Last-modified: 2010-12-18 (土) 21:18:42

Definition Edit

  • A compact Hausdorff space X is Valdivia compact if X has a dense Σ-subset.

Property Edit

  • Let f:X→Y be a continuous open surjection between compact Hausdorff spaces. Suppose, moreover, that Y has a dense set of G_δ points. If X is super-Valdivia , then Y is Corson.
  • Let X be a Valdivia compact space with a dense set of G_δ points?. Then every continusous open image of X is Valdivia.
  • Let X and Y be nonempty compact Hausdorff spaces such that X has a dense set of G_δ points and X×Y is Valdivia compact, then so are X and Y.
  • Let X_a, a \in Λ be an arbitrary family of nonempty compact Hausdorff spaces such that each X_a has a dense subset of G_δ points.

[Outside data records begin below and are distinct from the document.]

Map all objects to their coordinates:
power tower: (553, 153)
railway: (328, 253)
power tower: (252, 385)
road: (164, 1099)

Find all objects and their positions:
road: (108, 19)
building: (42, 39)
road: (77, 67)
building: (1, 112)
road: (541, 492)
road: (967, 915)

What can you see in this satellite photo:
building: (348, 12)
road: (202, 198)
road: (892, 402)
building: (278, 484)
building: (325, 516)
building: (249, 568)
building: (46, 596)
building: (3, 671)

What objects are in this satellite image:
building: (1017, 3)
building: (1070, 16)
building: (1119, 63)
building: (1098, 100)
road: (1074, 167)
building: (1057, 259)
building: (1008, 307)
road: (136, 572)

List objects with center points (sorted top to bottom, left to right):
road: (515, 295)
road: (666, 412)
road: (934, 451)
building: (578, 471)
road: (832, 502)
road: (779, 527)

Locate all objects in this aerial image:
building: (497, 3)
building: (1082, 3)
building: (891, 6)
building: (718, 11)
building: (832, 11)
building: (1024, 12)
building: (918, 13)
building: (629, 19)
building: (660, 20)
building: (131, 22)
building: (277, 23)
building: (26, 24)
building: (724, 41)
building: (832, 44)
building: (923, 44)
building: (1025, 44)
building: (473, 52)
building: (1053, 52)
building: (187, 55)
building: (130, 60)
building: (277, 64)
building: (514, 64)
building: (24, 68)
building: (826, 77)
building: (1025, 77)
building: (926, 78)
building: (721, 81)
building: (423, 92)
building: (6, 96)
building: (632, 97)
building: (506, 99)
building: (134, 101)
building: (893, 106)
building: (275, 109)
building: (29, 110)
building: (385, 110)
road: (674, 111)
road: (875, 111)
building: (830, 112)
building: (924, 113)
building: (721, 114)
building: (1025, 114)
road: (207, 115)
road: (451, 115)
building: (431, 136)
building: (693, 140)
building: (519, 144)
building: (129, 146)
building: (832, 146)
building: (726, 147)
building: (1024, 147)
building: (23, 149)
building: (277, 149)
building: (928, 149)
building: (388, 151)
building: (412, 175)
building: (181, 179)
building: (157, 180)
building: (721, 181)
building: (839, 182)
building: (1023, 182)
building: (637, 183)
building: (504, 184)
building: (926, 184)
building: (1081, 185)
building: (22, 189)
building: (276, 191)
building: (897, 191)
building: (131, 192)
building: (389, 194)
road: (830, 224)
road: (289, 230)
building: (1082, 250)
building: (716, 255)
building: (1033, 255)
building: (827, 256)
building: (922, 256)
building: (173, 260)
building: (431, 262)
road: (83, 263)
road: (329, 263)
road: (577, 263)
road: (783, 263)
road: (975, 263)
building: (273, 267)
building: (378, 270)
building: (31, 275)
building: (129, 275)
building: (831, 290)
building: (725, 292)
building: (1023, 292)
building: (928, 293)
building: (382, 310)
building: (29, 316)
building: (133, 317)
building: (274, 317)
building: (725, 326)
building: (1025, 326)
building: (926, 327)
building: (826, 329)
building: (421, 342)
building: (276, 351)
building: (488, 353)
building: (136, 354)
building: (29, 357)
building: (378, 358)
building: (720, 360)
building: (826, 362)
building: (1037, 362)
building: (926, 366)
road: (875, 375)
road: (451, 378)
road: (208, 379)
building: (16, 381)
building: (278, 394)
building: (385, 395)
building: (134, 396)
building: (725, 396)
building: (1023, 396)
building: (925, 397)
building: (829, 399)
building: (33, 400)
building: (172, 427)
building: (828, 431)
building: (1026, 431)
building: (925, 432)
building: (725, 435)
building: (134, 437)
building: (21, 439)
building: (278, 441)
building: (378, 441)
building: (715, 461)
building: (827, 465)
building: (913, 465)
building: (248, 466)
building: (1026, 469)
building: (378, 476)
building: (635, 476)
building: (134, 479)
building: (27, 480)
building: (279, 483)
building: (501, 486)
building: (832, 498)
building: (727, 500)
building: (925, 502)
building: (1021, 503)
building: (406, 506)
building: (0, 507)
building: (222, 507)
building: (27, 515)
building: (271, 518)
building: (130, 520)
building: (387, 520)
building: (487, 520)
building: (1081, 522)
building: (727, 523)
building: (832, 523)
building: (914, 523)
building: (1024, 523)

Then the follwing two conditions are equivalent.
    1. Π_{a \in Λ} X_a is Valdivia compact.
    2. X_a is Valdivia compact for every a \in Λ.
  • Let X be a compact space with a dense set of G_δpoints. Then the following assertions are equivalent.
    1. X is Valdivia compact.
    2. The space P(X) of all Radon probabilities on X, endowed with the weak* topology, is Valdivia compact.
    3. The dual unit ball B_{C(X)*}, endowed with the weak* topology, is Valdivia compact.
    4. The dual unit ball B_{C(X)*}, endowed with the weak* topology, has a convex symmetric dense Σ-subset.

Reference Edit

Kalenda, Ondřej(CZ-KARLMP-MA),A characterization of Valdivia compact spaces, (English summary)Collect. Math. 51 (2000), no. 1, 59--81.